Records for the task:
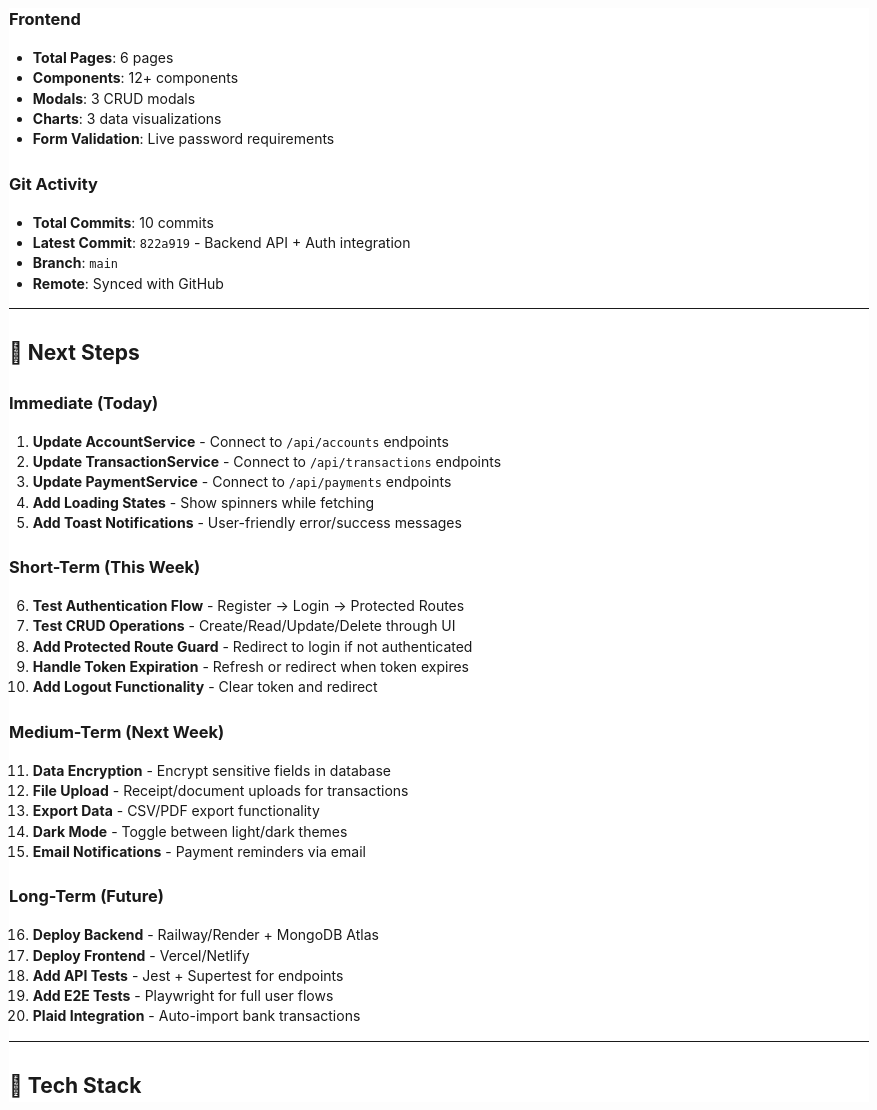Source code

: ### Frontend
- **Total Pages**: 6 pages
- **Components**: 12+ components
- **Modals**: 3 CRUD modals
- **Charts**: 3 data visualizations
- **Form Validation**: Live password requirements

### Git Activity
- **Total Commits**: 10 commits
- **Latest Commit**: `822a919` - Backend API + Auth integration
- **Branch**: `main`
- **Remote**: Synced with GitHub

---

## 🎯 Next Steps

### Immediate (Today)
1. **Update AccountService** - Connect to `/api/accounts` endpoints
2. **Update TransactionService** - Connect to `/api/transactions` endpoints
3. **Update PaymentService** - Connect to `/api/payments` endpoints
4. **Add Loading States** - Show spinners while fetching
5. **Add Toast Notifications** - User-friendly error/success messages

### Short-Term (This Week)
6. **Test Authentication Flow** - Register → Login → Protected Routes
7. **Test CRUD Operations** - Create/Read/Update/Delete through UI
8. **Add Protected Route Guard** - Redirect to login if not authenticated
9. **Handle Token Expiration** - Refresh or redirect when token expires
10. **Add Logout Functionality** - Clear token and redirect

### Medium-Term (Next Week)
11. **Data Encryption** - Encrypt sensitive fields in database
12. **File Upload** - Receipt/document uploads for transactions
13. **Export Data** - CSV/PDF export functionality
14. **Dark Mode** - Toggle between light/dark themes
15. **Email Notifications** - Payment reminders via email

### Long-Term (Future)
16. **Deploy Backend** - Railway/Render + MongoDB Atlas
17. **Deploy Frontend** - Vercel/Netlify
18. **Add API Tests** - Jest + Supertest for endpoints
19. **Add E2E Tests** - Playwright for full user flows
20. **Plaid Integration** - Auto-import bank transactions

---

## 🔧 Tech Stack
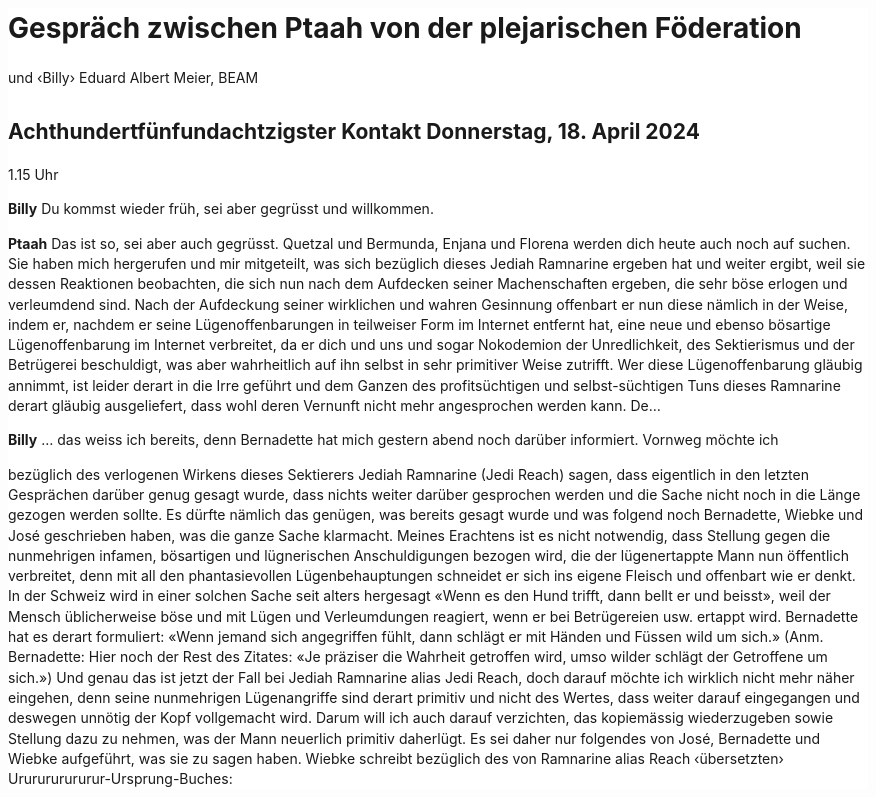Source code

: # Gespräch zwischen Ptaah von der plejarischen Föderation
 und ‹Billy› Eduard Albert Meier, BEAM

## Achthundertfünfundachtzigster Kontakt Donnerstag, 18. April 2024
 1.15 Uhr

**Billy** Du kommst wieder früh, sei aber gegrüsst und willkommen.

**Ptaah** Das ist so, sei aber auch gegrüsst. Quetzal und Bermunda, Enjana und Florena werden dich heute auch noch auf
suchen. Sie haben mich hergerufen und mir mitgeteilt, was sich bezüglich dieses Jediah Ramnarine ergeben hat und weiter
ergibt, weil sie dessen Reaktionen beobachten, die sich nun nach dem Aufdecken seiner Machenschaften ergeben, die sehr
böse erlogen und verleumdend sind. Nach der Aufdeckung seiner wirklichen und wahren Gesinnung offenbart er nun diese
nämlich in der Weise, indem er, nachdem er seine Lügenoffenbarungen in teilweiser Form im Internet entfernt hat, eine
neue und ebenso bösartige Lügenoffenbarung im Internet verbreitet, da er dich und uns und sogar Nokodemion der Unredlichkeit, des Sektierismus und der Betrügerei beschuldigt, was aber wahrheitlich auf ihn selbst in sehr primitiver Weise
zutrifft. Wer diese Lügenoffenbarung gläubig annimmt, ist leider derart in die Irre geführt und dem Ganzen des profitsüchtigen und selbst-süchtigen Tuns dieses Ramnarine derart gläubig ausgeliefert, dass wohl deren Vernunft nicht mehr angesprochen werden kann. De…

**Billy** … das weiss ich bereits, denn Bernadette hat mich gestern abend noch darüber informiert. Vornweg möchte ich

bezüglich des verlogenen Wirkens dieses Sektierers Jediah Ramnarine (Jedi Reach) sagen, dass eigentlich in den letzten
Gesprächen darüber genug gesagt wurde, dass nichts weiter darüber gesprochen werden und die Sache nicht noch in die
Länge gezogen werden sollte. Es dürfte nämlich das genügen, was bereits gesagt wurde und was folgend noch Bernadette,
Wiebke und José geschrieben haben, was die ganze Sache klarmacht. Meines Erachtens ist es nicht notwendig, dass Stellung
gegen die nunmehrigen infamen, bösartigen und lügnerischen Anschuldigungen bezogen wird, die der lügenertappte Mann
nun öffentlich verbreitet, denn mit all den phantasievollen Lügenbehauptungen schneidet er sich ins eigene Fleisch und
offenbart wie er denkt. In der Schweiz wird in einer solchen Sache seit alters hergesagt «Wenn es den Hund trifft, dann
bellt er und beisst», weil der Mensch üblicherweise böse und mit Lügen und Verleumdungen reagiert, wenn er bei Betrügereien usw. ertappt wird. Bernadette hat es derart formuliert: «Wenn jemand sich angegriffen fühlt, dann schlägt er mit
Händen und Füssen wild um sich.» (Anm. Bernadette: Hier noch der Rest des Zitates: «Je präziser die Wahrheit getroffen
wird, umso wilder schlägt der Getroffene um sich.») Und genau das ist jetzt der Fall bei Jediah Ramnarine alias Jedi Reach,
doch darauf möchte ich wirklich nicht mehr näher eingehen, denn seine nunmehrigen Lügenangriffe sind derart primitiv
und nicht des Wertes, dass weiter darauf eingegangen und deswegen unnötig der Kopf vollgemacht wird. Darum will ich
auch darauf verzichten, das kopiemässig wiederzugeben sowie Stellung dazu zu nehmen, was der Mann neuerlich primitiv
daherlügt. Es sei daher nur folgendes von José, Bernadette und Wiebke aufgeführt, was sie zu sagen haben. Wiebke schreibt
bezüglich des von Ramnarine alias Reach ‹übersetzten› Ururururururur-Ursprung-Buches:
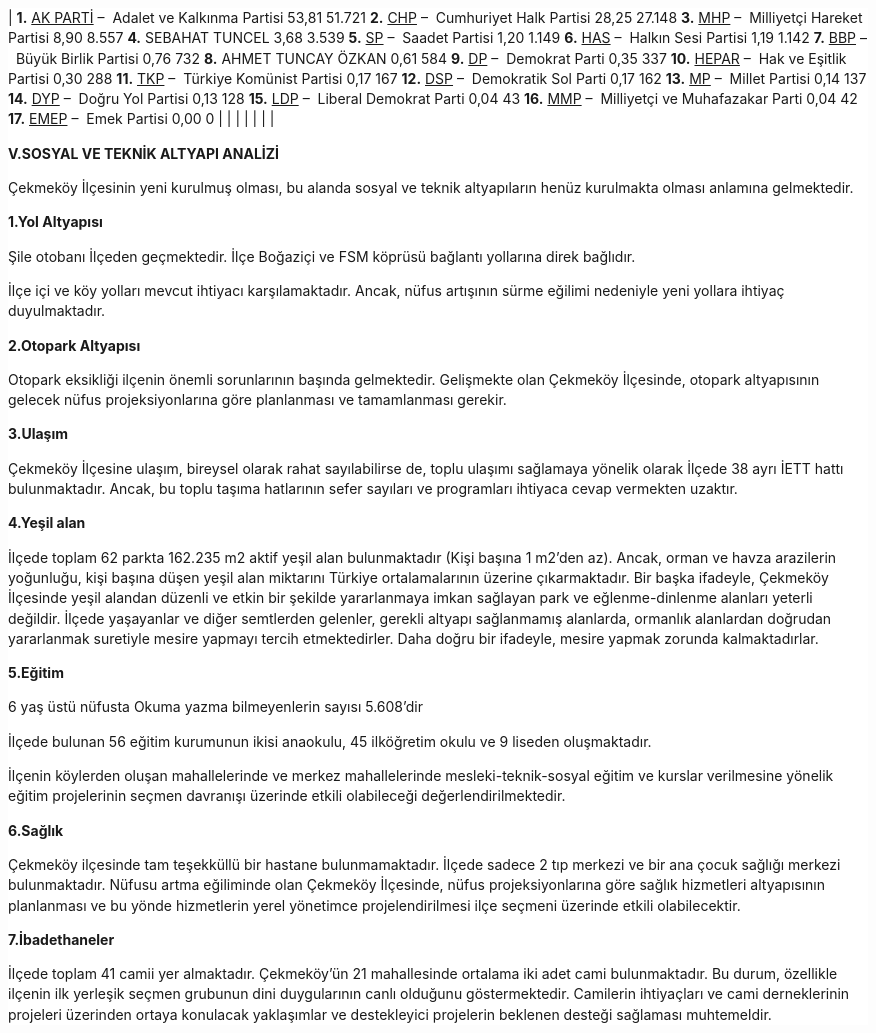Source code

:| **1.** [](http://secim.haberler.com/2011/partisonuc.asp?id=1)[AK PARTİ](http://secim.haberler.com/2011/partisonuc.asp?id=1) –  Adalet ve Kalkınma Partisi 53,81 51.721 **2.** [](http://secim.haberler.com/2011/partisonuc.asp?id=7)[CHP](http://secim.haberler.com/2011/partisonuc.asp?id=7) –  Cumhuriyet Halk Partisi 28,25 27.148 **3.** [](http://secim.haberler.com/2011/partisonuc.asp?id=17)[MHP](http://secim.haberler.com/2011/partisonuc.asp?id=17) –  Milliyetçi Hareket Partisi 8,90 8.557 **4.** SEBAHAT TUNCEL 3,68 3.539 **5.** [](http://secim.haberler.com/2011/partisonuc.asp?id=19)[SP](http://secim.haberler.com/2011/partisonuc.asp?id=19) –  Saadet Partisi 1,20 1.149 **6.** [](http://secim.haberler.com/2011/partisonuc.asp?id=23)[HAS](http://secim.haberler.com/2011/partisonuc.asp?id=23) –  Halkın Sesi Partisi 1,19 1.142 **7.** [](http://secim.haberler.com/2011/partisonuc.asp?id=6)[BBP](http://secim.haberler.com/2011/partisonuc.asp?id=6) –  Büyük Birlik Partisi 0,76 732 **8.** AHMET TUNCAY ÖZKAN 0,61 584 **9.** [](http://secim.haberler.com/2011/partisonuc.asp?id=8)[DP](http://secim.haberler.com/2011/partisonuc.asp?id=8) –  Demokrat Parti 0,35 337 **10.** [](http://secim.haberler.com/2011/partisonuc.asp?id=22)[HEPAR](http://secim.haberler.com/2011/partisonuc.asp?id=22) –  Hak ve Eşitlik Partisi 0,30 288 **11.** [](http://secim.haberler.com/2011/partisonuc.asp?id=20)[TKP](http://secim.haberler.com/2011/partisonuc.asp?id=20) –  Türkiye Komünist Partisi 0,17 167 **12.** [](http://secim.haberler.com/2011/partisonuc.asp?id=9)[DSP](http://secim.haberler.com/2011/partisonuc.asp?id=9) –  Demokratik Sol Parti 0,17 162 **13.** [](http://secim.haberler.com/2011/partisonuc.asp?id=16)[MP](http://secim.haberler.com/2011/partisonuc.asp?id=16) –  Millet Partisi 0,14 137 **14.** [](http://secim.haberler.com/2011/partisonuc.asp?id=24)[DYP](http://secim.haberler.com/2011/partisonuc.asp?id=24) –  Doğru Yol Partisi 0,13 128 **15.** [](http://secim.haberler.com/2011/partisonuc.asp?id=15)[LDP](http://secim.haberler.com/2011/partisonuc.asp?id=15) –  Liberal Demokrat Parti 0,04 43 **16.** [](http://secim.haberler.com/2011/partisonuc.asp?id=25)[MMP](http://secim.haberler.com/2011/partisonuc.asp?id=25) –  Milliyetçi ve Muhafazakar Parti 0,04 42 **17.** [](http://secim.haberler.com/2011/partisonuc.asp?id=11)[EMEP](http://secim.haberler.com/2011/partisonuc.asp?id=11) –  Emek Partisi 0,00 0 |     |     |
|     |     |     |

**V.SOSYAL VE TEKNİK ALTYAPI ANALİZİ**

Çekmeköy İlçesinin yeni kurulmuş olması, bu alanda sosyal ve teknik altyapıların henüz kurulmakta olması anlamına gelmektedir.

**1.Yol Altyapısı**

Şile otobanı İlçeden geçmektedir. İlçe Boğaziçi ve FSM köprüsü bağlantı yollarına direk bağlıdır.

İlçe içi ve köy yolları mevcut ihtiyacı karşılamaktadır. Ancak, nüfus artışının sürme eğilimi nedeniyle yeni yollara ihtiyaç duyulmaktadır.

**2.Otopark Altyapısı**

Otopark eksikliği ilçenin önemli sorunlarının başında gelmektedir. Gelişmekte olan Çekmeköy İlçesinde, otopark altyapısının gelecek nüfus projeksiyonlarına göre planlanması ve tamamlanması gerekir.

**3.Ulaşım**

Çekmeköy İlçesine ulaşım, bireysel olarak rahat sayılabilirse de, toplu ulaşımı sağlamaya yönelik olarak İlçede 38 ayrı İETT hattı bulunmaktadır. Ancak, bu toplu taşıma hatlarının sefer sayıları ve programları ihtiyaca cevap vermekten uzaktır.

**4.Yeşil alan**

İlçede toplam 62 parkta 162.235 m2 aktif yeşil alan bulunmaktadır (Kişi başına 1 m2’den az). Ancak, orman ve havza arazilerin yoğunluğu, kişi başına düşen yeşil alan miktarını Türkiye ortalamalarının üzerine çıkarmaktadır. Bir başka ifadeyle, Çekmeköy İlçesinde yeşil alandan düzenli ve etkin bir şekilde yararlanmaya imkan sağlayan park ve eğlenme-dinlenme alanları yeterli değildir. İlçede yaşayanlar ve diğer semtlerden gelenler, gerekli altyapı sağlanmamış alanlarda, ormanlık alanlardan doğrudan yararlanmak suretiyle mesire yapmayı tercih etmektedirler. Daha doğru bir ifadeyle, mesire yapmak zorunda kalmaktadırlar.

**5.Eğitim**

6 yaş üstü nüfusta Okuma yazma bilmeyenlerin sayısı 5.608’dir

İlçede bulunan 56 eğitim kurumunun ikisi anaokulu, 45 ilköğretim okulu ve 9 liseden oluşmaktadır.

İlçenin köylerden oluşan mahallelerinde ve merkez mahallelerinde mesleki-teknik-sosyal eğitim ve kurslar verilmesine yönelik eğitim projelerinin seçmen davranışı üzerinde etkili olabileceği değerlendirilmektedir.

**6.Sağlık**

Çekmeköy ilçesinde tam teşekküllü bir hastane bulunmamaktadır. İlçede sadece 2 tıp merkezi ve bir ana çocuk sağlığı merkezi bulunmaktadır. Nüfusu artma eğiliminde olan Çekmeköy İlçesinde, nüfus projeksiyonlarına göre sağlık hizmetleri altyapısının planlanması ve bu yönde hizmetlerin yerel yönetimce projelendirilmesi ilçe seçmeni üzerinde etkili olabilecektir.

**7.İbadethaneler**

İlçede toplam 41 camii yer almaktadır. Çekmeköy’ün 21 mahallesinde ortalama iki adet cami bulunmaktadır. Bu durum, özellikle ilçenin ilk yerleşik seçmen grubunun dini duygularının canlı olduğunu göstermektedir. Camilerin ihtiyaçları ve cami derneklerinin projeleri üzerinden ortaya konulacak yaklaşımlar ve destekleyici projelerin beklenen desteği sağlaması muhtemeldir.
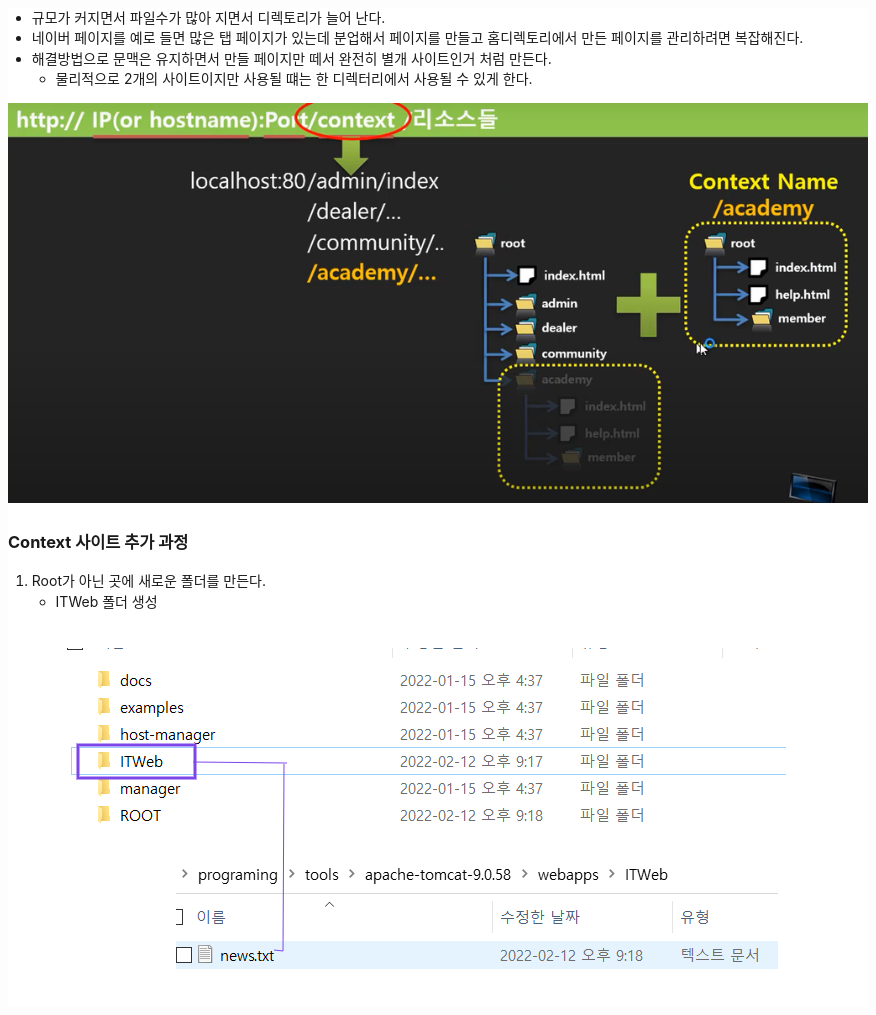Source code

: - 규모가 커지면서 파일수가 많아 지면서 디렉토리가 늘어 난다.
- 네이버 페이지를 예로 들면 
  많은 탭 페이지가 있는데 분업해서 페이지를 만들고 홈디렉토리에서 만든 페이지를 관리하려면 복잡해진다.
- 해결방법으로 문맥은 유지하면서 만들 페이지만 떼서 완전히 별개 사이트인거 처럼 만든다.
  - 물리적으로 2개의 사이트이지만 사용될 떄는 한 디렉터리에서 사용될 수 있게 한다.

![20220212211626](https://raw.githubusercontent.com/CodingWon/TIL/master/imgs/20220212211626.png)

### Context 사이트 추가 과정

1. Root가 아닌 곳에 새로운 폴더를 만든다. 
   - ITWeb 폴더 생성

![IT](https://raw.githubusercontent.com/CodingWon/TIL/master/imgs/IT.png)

Work to be completed: Print the rows starting with the line that contains "### Immediate (Today)" and going on through the line that contains "4. **Add Loading", with both of those lines included, keeping every character as it appears.

Response below:
### Immediate (Today)
1. **Update AccountService** - Connect to `/api/accounts` endpoints
2. **Update TransactionService** - Connect to `/api/transactions` endpoints
3. **Update PaymentService** - Connect to `/api/payments` endpoints
4. **Add Loading States** - Show spinners while fetching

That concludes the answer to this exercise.